Selected extract below:

In the ensuing period, communist agitation around the issue of race – particularly after the Moscow Congress of the Communist International supporting self-determination for the black sunbelt in 1928 – served to bolster the mutually reinforcing capacities of anticommunist and racial politics. A number of events served to underline this. In March 1931, local police arrested nine black teenage boys in Scottsboro, Alabama, charging them with the rape of two white women on a train travelling through northern Alabama. Four separate juries convicted eight of the boys that same month. The Communist Party of the USA (CPUSA) organised a major campaign of support the ‘Scottsboro Boys’. The prosecution of black CPUSA organiser Angelo Herndon in Atlanta for “inciting insurrection” added to the perception that the red problem was a race problem, and vice versa. And though unions struggled to make progress against the southern business class in the 1930s, communists made gains among most disaffected workers in southern industries, like textiles, particularly among class conscious black workers. Black members of CPUSA made up 7.2% in 1931, but rose to 14% in 1946. Thus, in the prologue to the classical period of anticommunism, the latter was already imbricated with the preservation of Jim Crow and vice versa.

End of Selected extract.
Recorded information below:

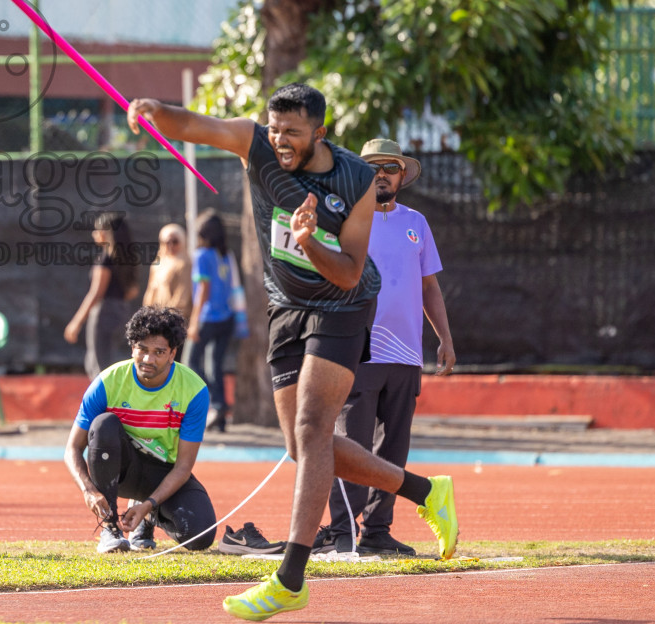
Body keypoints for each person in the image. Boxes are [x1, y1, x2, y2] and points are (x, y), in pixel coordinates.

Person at [126, 84, 458, 621]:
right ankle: (425, 490)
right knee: (306, 446)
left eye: (293, 133)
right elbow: (194, 125)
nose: (280, 140)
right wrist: (154, 111)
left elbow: (351, 271)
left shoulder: (354, 180)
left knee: (311, 426)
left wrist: (308, 243)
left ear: (320, 133)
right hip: (285, 307)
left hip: (344, 305)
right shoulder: (256, 143)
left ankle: (291, 577)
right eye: (275, 128)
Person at [318, 138, 456, 557]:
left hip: (406, 356)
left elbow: (429, 286)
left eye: (390, 167)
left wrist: (445, 339)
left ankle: (378, 529)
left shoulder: (417, 222)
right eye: (373, 166)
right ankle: (342, 531)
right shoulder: (343, 218)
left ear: (402, 176)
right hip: (358, 352)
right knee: (350, 445)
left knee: (393, 446)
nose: (382, 173)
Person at [64, 306, 221, 554]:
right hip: (121, 472)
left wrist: (148, 505)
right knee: (103, 424)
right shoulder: (108, 381)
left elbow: (183, 467)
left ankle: (148, 518)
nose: (148, 359)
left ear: (172, 354)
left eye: (159, 352)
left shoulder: (194, 391)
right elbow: (73, 448)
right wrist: (89, 491)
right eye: (143, 350)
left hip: (163, 473)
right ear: (132, 348)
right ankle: (111, 527)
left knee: (200, 536)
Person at [63, 211, 141, 378]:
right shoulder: (126, 259)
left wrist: (76, 323)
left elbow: (96, 293)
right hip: (122, 313)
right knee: (107, 361)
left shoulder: (105, 260)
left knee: (99, 365)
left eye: (97, 230)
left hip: (104, 313)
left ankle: (104, 402)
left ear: (107, 233)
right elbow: (132, 291)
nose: (94, 234)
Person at [187, 211, 239, 432]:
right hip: (227, 317)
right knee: (214, 365)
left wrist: (193, 321)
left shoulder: (202, 255)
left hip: (208, 317)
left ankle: (214, 403)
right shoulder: (225, 255)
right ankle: (220, 410)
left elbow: (204, 290)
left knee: (190, 362)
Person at [141, 223, 192, 324]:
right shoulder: (158, 263)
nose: (170, 245)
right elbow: (151, 290)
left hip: (174, 320)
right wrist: (146, 313)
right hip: (156, 318)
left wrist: (168, 317)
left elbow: (182, 296)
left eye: (175, 241)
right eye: (167, 242)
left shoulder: (184, 264)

End of Recorded information.

(Problems and tasks):
[A] Can you translate this sentence from the passage on anticommunism and race into Spanish: "In March 1931, local police arrested nine black teenage boys in Scottsboro, Alabama, charging them with the rape of two white women on a train travelling through northern Alabama."
[B] According to the passage on anticommunism and race, what percentage of CPUSA members were black in 1946?

(Answer section):
[A] En marzo de 1931, la policía local arrestó a nueve adolescentes negros en Scottsboro, Alabama, y los acusó de violar a dos mujeres blancas en un tren que viajaba por el norte de Alabama.

[B] 14%